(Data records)
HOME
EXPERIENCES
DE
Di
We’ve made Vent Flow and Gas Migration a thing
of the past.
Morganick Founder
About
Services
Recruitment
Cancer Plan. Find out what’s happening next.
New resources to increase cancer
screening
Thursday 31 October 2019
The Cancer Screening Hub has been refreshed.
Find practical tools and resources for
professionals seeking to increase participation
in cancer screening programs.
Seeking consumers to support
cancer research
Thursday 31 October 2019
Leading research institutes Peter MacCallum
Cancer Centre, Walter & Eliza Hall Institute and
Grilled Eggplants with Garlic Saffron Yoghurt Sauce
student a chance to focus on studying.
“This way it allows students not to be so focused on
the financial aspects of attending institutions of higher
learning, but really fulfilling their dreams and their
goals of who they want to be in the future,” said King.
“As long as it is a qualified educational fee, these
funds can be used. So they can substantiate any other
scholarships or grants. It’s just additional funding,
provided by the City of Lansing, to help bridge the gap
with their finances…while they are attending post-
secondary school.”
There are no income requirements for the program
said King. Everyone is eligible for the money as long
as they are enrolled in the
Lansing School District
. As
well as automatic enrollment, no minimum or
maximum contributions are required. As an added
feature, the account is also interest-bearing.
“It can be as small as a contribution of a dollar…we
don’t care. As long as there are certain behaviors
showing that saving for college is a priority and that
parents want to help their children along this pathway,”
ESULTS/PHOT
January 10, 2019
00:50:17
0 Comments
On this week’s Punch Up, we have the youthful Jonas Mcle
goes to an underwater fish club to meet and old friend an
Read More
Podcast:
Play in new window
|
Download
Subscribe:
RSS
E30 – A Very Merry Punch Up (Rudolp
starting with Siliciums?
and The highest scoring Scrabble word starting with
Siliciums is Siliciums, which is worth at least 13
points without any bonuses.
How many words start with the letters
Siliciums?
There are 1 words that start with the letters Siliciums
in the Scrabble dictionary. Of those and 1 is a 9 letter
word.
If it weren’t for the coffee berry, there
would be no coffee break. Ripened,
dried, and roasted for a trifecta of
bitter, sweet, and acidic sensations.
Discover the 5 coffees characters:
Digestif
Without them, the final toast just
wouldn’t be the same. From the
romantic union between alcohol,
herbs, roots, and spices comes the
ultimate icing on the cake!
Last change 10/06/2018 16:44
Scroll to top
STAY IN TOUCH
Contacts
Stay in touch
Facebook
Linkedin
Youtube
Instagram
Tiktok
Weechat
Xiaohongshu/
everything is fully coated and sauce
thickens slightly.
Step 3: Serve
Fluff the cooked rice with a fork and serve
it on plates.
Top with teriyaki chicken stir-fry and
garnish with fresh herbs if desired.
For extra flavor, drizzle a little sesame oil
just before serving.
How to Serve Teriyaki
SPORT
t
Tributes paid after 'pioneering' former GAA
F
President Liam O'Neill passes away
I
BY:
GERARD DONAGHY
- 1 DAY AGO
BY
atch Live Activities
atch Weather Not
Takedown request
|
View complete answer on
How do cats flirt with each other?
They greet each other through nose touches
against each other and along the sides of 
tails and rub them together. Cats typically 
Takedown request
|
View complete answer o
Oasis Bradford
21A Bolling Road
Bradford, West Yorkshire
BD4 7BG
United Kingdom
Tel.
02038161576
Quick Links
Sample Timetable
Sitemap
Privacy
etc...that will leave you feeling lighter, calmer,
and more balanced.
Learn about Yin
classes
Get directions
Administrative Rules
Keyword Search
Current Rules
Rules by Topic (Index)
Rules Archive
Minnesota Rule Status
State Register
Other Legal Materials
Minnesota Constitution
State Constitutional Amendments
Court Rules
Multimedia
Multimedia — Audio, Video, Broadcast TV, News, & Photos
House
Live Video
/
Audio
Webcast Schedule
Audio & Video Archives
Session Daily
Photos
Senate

__EXERCISE REQUIREMENTS__
Arrange the material above as a JSON list of strings, with one string for each line and blank lines omitted.

__RESULT BELOW__
[
  "HOME",
  "EXPERIENCES",
  "DE",
  "Di",
  "We’ve made Vent Flow and Gas Migration a thing",
  "of the past.",
  "Morganick Founder",
  "About",
  "Services",
  "Recruitment",
  "Cancer Plan. Find out what’s happening next.",
  "New resources to increase cancer",
  "screening",
  "Thursday 31 October 2019",
  "The Cancer Screening Hub has been refreshed.",
  "Find practical tools and resources for",
  "professionals seeking to increase participation",
  "in cancer screening programs.",
  "Seeking consumers to support",
  "cancer research",
  "Thursday 31 October 2019",
  "Leading research institutes Peter MacCallum",
  "Cancer Centre, Walter & Eliza Hall Institute and",
  "Grilled Eggplants with Garlic Saffron Yoghurt Sauce",
  "student a chance to focus on studying.",
  "“This way it allows students not to be so focused on",
  "the financial aspects of attending institutions of higher",
  "learning, but really fulfilling their dreams and their",
  "goals of who they want to be in the future,” said King.",
  "“As long as it is a qualified educational fee, these",
  "funds can be used. So they can substantiate any other",
  "scholarships or grants. It’s just additional funding,",
  "provided by the City of Lansing, to help bridge the gap",
  "with their finances…while they are attending post-",
  "secondary school.”",
  "There are no income requirements for the program",
  "said King. Everyone is eligible for the money as long",
  "as they are enrolled in the",
  "Lansing School District",
  ". As",
  "well as automatic enrollment, no minimum or",
  "maximum contributions are required. As an added",
  "feature, the account is also interest-bearing.",
  "“It can be as small as a contribution of a dollar…we",
  "don’t care. As long as there are certain behaviors",
  "showing that saving for college is a priority and that",
  "parents want to help their children along this pathway,”",
  "ESULTS/PHOT",
  "January 10, 2019",
  "00:50:17",
  "0 Comments",
  "On this week’s Punch Up, we have the youthful Jonas Mcle",
  "goes to an underwater fish club to meet and old friend an",
  "Read More",
  "Podcast:",
  "Play in new window",
  "|",
  "Download",
  "Subscribe:",
  "RSS",
  "E30 – A Very Merry Punch Up (Rudolp",
  "starting with Siliciums?",
  "and The highest scoring Scrabble word starting with",
  "Siliciums is Siliciums, which is worth at least 13",
  "points without any bonuses.",
  "How many words start with the letters",
  "Siliciums?",
  "There are 1 words that start with the letters Siliciums",
  "in the Scrabble dictionary. Of those and 1 is a 9 letter",
  "word.",
  "If it weren’t for the coffee berry, there",
  "would be no coffee break. Ripened,",
  "dried, and roasted for a trifecta of",
  "bitter, sweet, and acidic sensations.",
  "Discover the 5 coffees characters:",
  "Digestif",
  "Without them, the final toast just",
  "wouldn’t be the same. From the",
  "romantic union between alcohol,",
  "herbs, roots, and spices comes the",
  "ultimate icing on the cake!",
  "Last change 10/06/2018 16:44",
  "Scroll to top",
  "STAY IN TOUCH",
  "Contacts",
  "Stay in touch",
  "Facebook",
  "Linkedin",
  "Youtube",
  "Instagram",
  "Tiktok",
  "Weechat",
  "Xiaohongshu/",
  "everything is fully coated and sauce",
  "thickens slightly.",
  "Step 3: Serve",
  "Fluff the cooked rice with a fork and serve",
  "it on plates.",
  "Top with teriyaki chicken stir-fry and",
  "garnish with fresh herbs if desired.",
  "For extra flavor, drizzle a little sesame oil",
  "just before serving.",
  "How to Serve Teriyaki",
  "SPORT",
  "t",
  "Tributes paid after 'pioneering' former GAA",
  "F",
  "President Liam O'Neill passes away",
  "I",
  "BY:",
  "GERARD DONAGHY",
  "- 1 DAY AGO",
  "BY",
  "atch Live Activities",
  "atch Weather Not",
  "Takedown request",
  "|",
  "View complete answer on",
  "How do cats flirt with each other?",
  "They greet each other through nose touches",
  "against each other and along the sides of ",
  "tails and rub them together. Cats typically ",
  "Takedown request",
  "|",
  "View complete answer o",
  "Oasis Bradford",
  "21A Bolling Road",
  "Bradford, West Yorkshire",
  "BD4 7BG",
  "United Kingdom",
  "Tel.",
  "02038161576",
  "Quick Links",
  "Sample Timetable",
  "Sitemap",
  "Privacy",
  "etc...that will leave you feeling lighter, calmer,",
  "and more balanced.",
  "Learn about Yin",
  "classes",
  "Get directions",
  "Administrative Rules",
  "Keyword Search",
  "Current Rules",
  "Rules by Topic (Index)",
  "Rules Archive",
  "Minnesota Rule Status",
  "State Register",
  "Other Legal Materials",
  "Minnesota Constitution",
  "State Constitutional Amendments",
  "Court Rules",
  "Multimedia",
  "Multimedia — Audio, Video, Broadcast TV, News, & Photos",
  "House",
  "Live Video",
  "/",
  "Audio",
  "Webcast Schedule",
  "Audio & Video Archives",
  "Session Daily",
  "Photos",
  "Senate"
]